"They're inviting us over to their house,"
my husband whispered covering the mouthpiece
on the payphone.
on the payphone.
"Get me a pen!"
We had been in Yucatán for a couple of months and had spent that morning
examining the murals in the Governor's Palace
on the main plaza of the sultry city of Mérida.
After Yucatán comida under the portales,
we found a small art museum with a disorienting string of
that seemed to go on forever.
There were elaborately embroidered Mayan dresses and
huipils on display,
as well as paintings, carvings, sculptures, prints,
We were drawn to one artist over and over again,
room after room, medium after medium.
As we left, my husband noticed a small office with a man
working at his desk.
We knocked and were cordially invited in.
My husband handed him a piece of paper
with the name of the artist jotted down
and asked if he knew anything about this artist.
What did we know—it was the artist of international
prominence who painted the murals in the
Palace of the Governors on the plaza.
"Sí, Señor, el artista Fernando Castro Pacheco.
Aquí es su número de teléfono,
si te gusta, puedes llamarlo."
(Yes, sir, the artist is Fernando Castro Pacheco.
Here is his phone number, if you like you can call him.)
Next thing we knew, we were being whisked by taxi
the few blocks to his home.
His gracious wife invited us in and made us a cold liquado.
Fernando was still working out on his treadmill
and would join us shortly.
We chatted, eagerly awaiting his arrival.
He was handsome, regal, down-to-earth,
witty, gracious and—incredibly sexy.
I was instantly smitten.
He was also 80.
We hit it off.
My husband spoke Spanish fluently and we had no trouble communicating.
He and his wife couldn't have been more charming.

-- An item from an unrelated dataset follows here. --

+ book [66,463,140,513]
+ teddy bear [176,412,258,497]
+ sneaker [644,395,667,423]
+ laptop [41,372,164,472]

We laughed and responded to their curiosities
about our lives and asked about his.
He took us to his studios and showed us what was laying around
and what he was working on.
La Dueña gave us a tour of the home which was studded
with his magnificent artwork.
He never tried to sell us a thing, but we pried a book
and a print for my husband's 50th birthday present
from them before leaving.
La Escalara 1956
We lost track of time and were leaving Mexico
in the morning,
so when the sun started to go down
we excused ourselves and I asked if I
could take a photo of them to remember the day.
Of course, they said.
On our way to the gate we walked through the garden.

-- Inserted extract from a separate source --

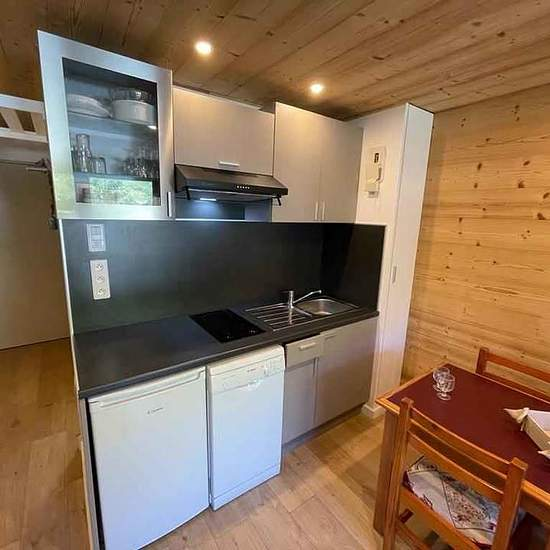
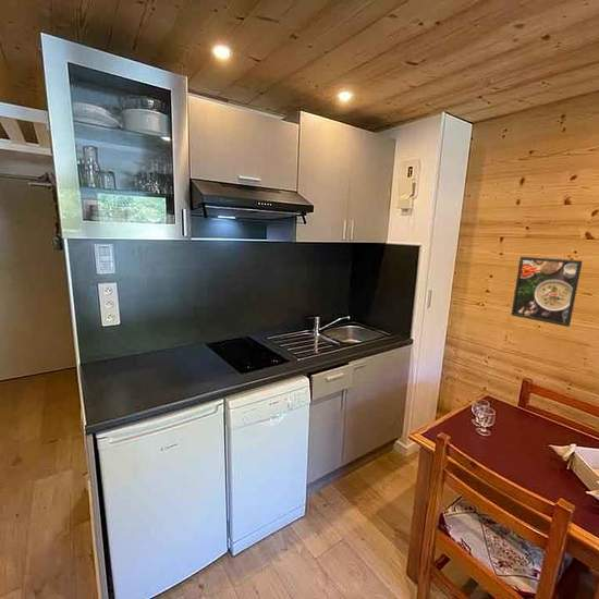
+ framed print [510,256,584,328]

They pointed out their favorite flowers
and Fernando picked a handful of jasmine
blossoms and put them in my hand.
I kept them until they turned to dust.
To this day, that afternoon in Mérida remains
one of the highlights of my life.
And, I am still hopelessly smitten with
Fernando Castro Pacheco.
Flash forward about 15 years. . .
. . .the husband is now 'ex'. . .
Don Fernando continues to live in Mérida
and should be about 94 years young.
I hope to get back to see him again.